**SET TASK 1**.
Rewrite the stretch of records from the line containing "family: Corvidae" through the line containing "scientific name: Anchusa azurea", changing "scientific name" to "species name" and leaving everything else as it is.

**TEXT PROVIDED**.

________

The evidence does not support the conclusion that Mr. Evans’ circumstances, viewed objectively, justified his refusal to resume employment with the union. [para. 57]

 

[89] Nor did the Court of Appeal agree with Gower J.’s conclusion that there was a distinction between wrongful and constructive dismissals in assessing the duty to mitigate.  In particular, it disagreed with the conclusion that in the case of wrongful dismissals, employees will rarely be required to return to their former employers to mitigate damages, concluding instead:  “Where the facts of the case, viewed objectively, warrant it, mitigation requires just that” (para. 52). 

 

[90] Notwithstanding the trial judge’s express findings to the contrary, the Court of Appeal also concluded that Mr. Evans’ demand that he be reinstated as an indefinite term employee was an unreasonable expectation designed to give Mr. Evans the opportunity to extend his notice period to 29 months.  Stating that it was not open to the trial judge “to find other than that it was unreasonable for Mr. Evans to refuse the offer”, the Court of Appeal concluded that Mr. Evans “should have returned to employment for the union shortly after his termination on 2 January 2003” (paras. 55 and 59).  Because “Mr. Evans failed to act reasonably with respect to the job offer made to him by the union”, the damages award was set aside in its entirety (para. 59).

 


Analysis

 

[91] The issue in this appeal centres on the trial judge’s conclusion that it was not unreasonable for Mr. Evans to refuse to return to work on June 2.  In particular, the issue is whether the decision not to return to work constitutes a failure by Mr. Evans to take reasonable steps to mitigate his damages.

 

[92] In my view, the result of the Court of Appeal’s decision is that the Teamsters have been permitted to unilaterally transform their unlawful treatment of Mr. Evans on January 2, which had entitled him to a considerable period of notice, into a lawful dismissal on June 2 which entitled him to no notice.  With respect, this flies in the face not only of the law of wrongful dismissal, but also of the trial judge’s factual findings.

 

[93] This Court has recognized employment contracts as a unique subset of contracts marked by an inherent imbalance of bargaining power, making the wholesale, uncritical acceptance of principles from contract law inappropriate (Wallace v. United Grain Growers Ltd., [1997] 3 S.C.R. 701; Machtinger v. HOJ Industries Ltd., [1992] 1 S.C.R. 986).  The uniqueness of employment contracts was well explained by Professor Judy Fudge as follows:

 


Both the nature of the employment relationship, that is, the rights and duties that define it, and the nature of the commodity sold, which is the human capacity to work, create pressures that are hard to contain within the conceptual boundaries of contract. Historically, the employment contract emerged out of, and was infused with, master and servant law. Employment is an asymmetrical relationship in which the employee implicitly cedes authority to the employer. Inequality is not just a question of bargaining power; it is an essential institutional feature of employment that the employer has a unilateral and residual right of control and the employee has an open-ended duty of obedience. Moreover, concepts of contract law must accommodate the distinctive object of the exchange in employment — the capacity of human beings to labour. In a liberal society, human beings are to be treated with dignity and respect. The employee is both the subject and object of the employment contract, with the result that the employment relationship helps to define an individual employee’s self-worth.

________

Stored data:
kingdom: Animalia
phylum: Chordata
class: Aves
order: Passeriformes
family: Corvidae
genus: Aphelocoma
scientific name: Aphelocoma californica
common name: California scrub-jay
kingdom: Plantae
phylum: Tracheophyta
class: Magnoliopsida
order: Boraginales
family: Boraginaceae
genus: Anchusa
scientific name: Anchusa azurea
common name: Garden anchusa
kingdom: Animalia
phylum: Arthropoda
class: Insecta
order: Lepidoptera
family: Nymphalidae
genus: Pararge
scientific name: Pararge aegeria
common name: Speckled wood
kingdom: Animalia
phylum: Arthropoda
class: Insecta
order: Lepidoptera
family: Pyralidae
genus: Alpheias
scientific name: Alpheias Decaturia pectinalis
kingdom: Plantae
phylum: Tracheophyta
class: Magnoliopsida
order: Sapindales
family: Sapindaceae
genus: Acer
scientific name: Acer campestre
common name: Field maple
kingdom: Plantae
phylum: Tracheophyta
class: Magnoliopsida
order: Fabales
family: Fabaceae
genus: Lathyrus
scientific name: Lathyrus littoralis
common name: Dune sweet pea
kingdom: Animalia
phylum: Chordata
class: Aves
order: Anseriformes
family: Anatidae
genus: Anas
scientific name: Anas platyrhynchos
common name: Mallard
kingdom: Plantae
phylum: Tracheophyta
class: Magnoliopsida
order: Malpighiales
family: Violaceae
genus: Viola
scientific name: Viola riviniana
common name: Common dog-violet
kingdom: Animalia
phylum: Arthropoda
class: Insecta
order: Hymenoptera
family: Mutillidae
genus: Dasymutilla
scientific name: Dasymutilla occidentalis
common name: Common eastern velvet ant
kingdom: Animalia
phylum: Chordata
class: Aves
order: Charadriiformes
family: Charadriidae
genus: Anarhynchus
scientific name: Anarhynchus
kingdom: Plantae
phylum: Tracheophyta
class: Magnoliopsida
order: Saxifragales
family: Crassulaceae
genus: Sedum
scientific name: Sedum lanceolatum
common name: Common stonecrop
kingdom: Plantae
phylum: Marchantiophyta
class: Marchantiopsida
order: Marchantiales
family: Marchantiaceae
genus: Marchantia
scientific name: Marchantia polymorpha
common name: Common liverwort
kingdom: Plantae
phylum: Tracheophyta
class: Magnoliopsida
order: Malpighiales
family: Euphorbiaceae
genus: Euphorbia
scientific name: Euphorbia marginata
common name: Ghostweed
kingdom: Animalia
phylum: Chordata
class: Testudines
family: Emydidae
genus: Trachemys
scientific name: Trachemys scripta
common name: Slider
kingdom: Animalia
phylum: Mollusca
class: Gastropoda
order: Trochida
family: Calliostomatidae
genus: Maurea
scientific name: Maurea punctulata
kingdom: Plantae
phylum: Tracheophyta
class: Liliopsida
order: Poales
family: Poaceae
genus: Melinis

________

**SET TASK 2**.
In the court judgment excerpt, on what date does the Court of Appeal say Mr. Evans was terminated?

**WRITTEN ANSWER 1**.
family: Corvidae
genus: Aphelocoma
species name: Aphelocoma californica
common name: California scrub-jay
kingdom: Plantae
phylum: Tracheophyta
class: Magnoliopsida
order: Boraginales
family: Boraginaceae
genus: Anchusa
species name: Anchusa azurea

**WRITTEN ANSWER 2**.
2 January 2003.